▸ **WHAT YOU NEED TO DO**
Every line from the one holding "Vianočné darčeky" through the one holding "Recopilacion de Blogs de Infan" in the data below must be returned exactly, both ends included, with pictures left out and nothing else added.

▸ **DATA EXCERPTS**
------------------------------------------------------------

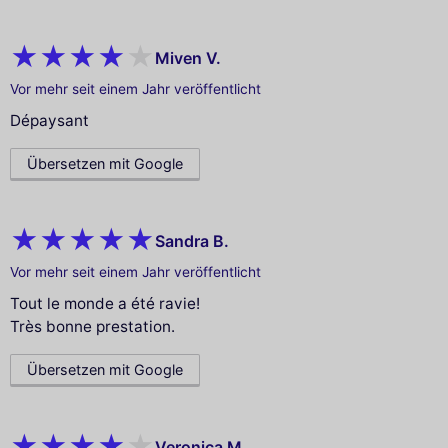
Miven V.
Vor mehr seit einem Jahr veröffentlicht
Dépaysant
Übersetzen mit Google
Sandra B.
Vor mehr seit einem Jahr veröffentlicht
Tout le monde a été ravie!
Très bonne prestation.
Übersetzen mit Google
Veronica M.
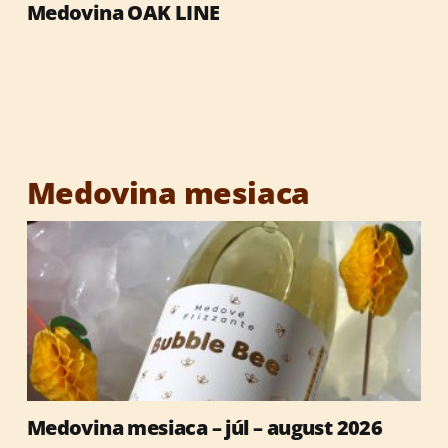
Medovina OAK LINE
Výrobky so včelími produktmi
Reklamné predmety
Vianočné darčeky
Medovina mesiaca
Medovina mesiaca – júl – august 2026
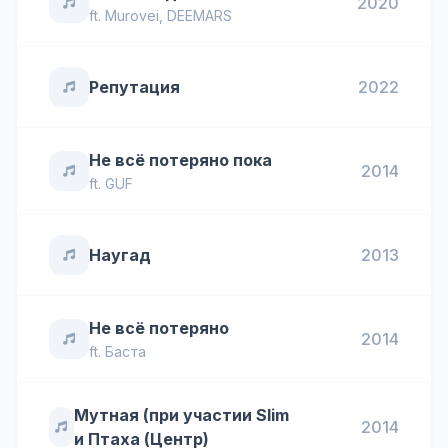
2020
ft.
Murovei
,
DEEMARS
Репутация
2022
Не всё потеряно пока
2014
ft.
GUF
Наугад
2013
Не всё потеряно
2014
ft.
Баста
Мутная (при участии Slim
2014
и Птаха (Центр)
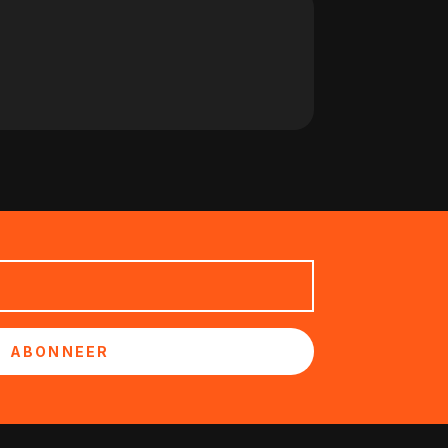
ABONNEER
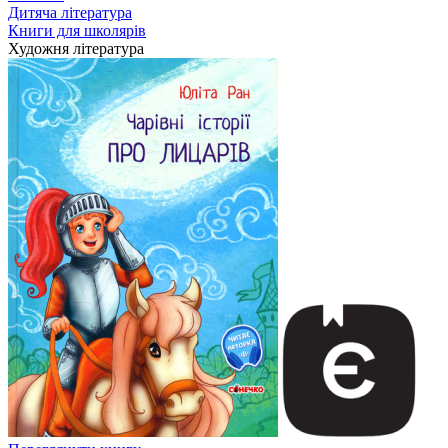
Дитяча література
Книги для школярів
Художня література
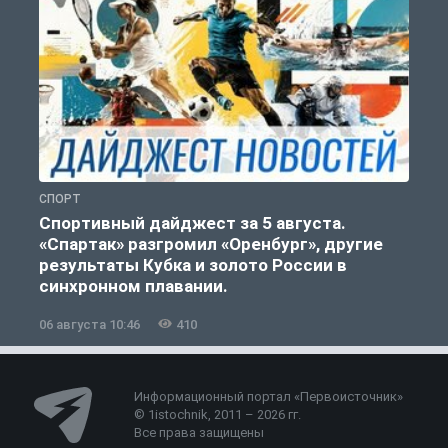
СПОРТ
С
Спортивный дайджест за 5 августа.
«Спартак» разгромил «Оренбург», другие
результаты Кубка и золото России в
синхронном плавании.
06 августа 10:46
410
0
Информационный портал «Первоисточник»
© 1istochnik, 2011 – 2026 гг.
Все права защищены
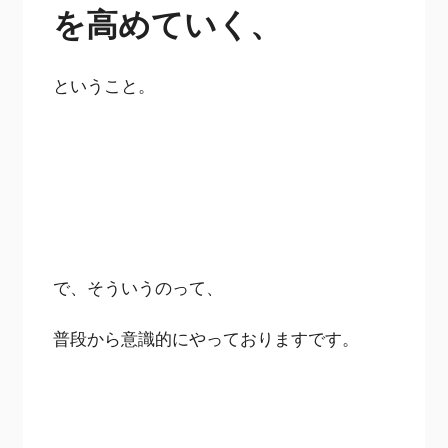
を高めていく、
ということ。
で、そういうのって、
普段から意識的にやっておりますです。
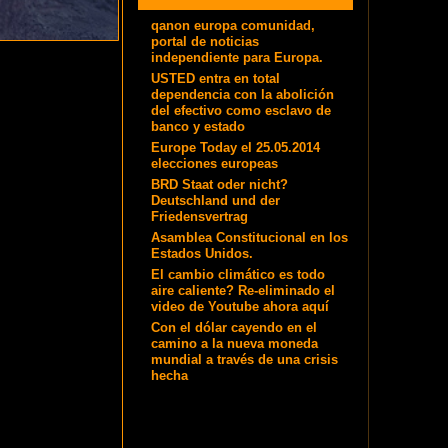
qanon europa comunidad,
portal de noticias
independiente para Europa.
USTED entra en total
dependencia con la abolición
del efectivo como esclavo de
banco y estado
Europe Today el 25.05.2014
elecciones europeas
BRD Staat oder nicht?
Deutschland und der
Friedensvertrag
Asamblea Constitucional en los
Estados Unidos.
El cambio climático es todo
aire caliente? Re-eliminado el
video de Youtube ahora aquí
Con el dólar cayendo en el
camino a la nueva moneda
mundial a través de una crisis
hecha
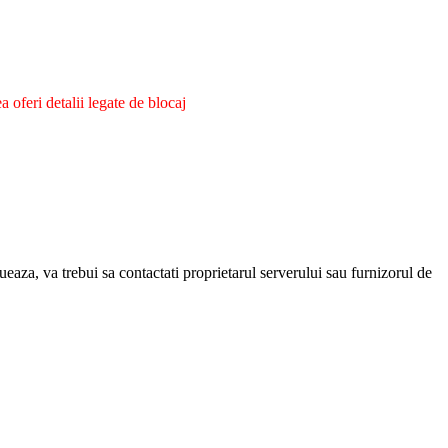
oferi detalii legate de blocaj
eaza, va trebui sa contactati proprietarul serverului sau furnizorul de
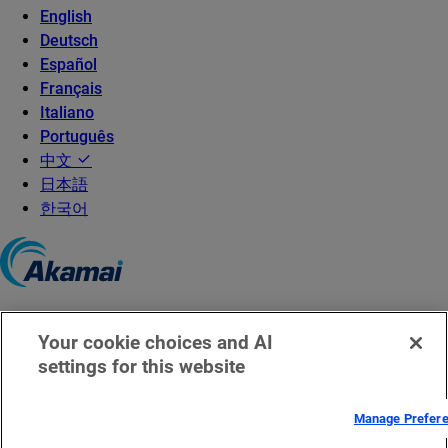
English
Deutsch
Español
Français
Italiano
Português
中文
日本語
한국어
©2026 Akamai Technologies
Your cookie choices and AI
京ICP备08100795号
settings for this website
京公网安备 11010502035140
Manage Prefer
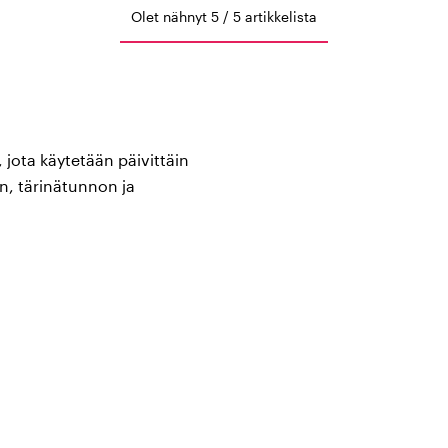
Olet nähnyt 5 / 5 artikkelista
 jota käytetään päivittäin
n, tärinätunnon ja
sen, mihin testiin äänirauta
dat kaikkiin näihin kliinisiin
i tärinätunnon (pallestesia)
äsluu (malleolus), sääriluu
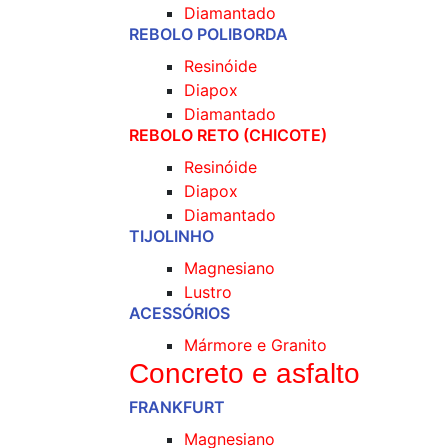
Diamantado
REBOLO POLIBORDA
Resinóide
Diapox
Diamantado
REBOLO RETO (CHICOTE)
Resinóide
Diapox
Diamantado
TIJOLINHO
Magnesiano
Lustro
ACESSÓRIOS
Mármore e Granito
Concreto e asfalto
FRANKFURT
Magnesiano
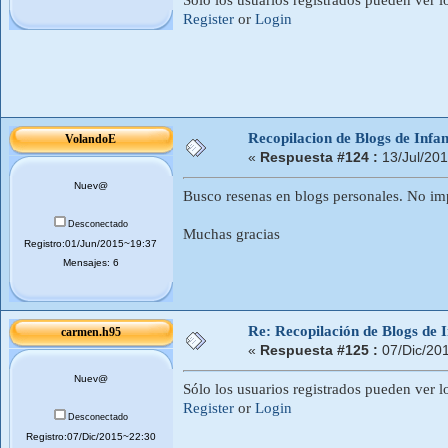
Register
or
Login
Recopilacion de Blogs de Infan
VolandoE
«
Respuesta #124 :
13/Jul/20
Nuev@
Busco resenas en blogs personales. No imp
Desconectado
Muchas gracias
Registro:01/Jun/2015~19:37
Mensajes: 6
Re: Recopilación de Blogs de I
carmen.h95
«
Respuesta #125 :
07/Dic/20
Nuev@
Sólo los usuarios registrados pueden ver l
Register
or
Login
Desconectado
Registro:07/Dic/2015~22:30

------------------------------------------------------------

▸ **SOLVED EXERCISE**
Vianočné darčeky
Medovina mesiaca
Medovina mesiaca – júl – august 2026
2020
ft.
Murovei
,
DEEMARS
Репутация
2022
Не всё потеряно пока
2014
ft.
GUF
Наугад
2013
Не всё потеряно
2014
ft.
Баста
Мутная (при участии Slim
2014
и Птаха (Центр)
ABONNEER
Дитяча література
Книги для школярів
Художня література
СПОРТ
С
Спортивный дайджест за 5 августа.
«Спартак» разгромил «Оренбург», другие
результаты Кубка и золото России в
синхронном плавании.
06 августа 10:46
410
0
Информационный портал «Первоисточник»
© 1istochnik, 2011 – 2026 гг.
Все права защищены
を高めていく、
ということ。
で、そういうのって、
普段から意識的にやっておりますです。
qanon europa comunidad,
portal de noticias
independiente para Europa.
USTED entra en total
dependencia con la abolición
del efectivo como esclavo de
banco y estado
Europe Today el 25.05.2014
elecciones europeas
BRD Staat oder nicht?
Deutschland und der
Friedensvertrag
Asamblea Constitucional en los
Estados Unidos.
El cambio climático es todo
aire caliente? Re-eliminado el
video de Youtube ahora aquí
Con el dólar cayendo en el
camino a la nueva moneda
mundial a través de una crisis
hecha
oferi detalii legate de blocaj
eaza, va trebui sa contactati proprietarul serverului sau furnizorul de
English
Deutsch
Español
Français
Italiano
Português
中文
日本語
한국어
©2026 Akamai Technologies
Your cookie choices and AI
京ICP备08100795号
settings for this website
京公网安备 11010502035140
Manage Prefer
Olet nähnyt 5 / 5 artikkelista
 jota käytetään päivittäin
n, tärinätunnon ja
sen, mihin testiin äänirauta
dat kaikkiin näihin kliinisiin
i tärinätunnon (pallestesia)
äsluu (malleolus), sääriluu
Diamantado
REBOLO POLIBORDA
Resinóide
Diapox
Diamantado
REBOLO RETO (CHICOTE)
Resinóide
Diapox
Diamantado
TIJOLINHO
Magnesiano
Lustro
ACESSÓRIOS
Mármore e Granito
Concreto e asfalto
FRANKFURT
Magnesiano
Register
or
Login
Recopilacion de Blogs de Infan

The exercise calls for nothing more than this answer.